Udham Singh - Massacre at Jallianwala Bagh

Massacre At Jallianwala Bagh

On April 13, 1919, over twenty thousand unarmed Indians, mainly Sikhs, peacefully assembled in Jallianwala Bagh, Amritsar, to listen to several prominent local leaders speak out against British colonial rule in India and against the arrest and deportation of Dr. Satya Pal, Dr. Saifuddin Kitchlew, and few others under the unpopular Rowlatt Act. Udham Singh Kamboj and his friends from the orphanage were serving water to the crowd.

Not much later, a band of 90 soldiers armed with rifles and khukris (Gurkha short swords) marched to the park accompanied by two armoured cars with mounted machine guns. The vehicles were unable to enter the Bagh owing to the narrow entrance. Brigadier-General Reginald Dyer was in command. The troops had entered the Bagh by about 5:15 PM. With no warning to the crowd to disperse, Dwyer ordered his troops to open fire. The attack lasted ten minutes. Since the only exit was barred by soldiers, people tried to climb the walls of the park. Some also jumped into a well inside the compound to escape the bullets. A plaque in the monument says that 120 bodies were plucked out of the well alone.
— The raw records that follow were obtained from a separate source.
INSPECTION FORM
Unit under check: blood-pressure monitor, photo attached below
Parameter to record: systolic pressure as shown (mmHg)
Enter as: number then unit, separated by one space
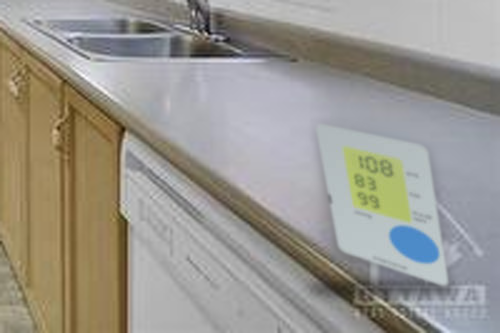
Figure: 108 mmHg
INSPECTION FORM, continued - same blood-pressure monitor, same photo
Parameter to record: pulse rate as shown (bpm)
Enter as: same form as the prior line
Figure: 99 bpm
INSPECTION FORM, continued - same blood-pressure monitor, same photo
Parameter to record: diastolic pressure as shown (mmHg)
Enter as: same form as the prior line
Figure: 83 mmHg
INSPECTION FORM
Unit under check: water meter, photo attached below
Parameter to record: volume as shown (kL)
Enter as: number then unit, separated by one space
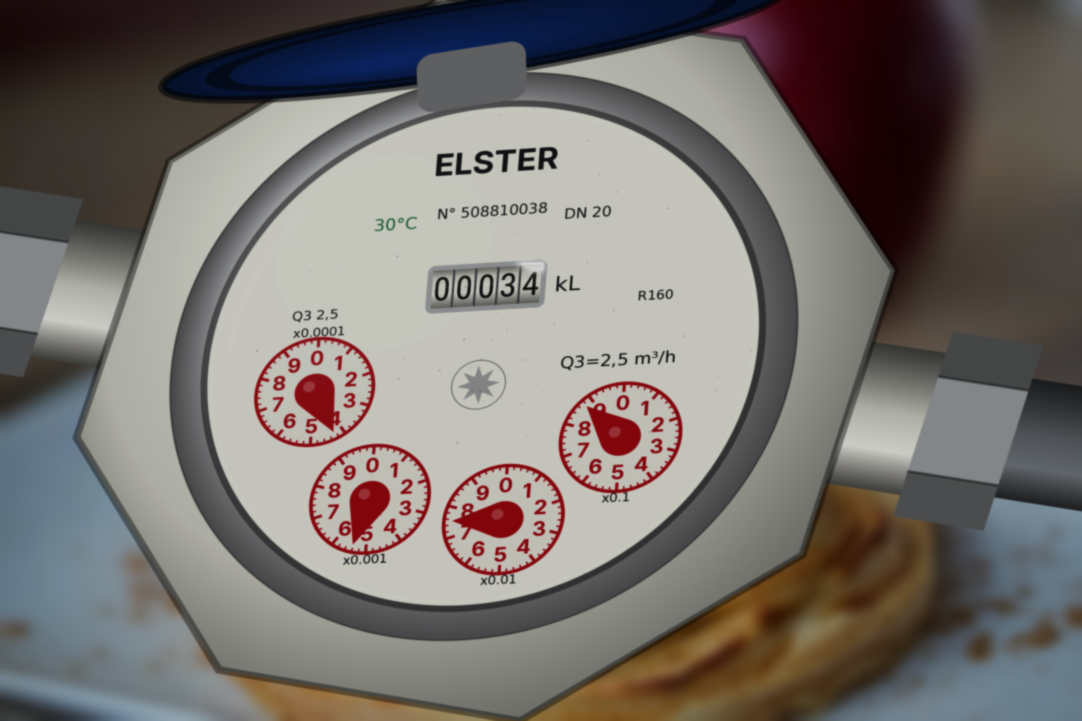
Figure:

Udham Singh mainly held Michael O'Dwyer responsible for what came to be known as the Amritsar Massacre. New research supporting this fact reveal the massacre to have occurred with the Governor's full connivance "to teach the Indians a lesson, to make a wide impression and to strike terror throughout Punjab". The incident had greatly shaken young Udham Singh Kamboj and proved a turning point in his life. After bathing in the holy sarovar (pool of nectar), Udham Singh Kamboj took a silent vow and solemn pledge in front of the Golden Temple to wreak a vengeance on the perpetrators of the crime and to restore honour to what he saw as a humiliated nation.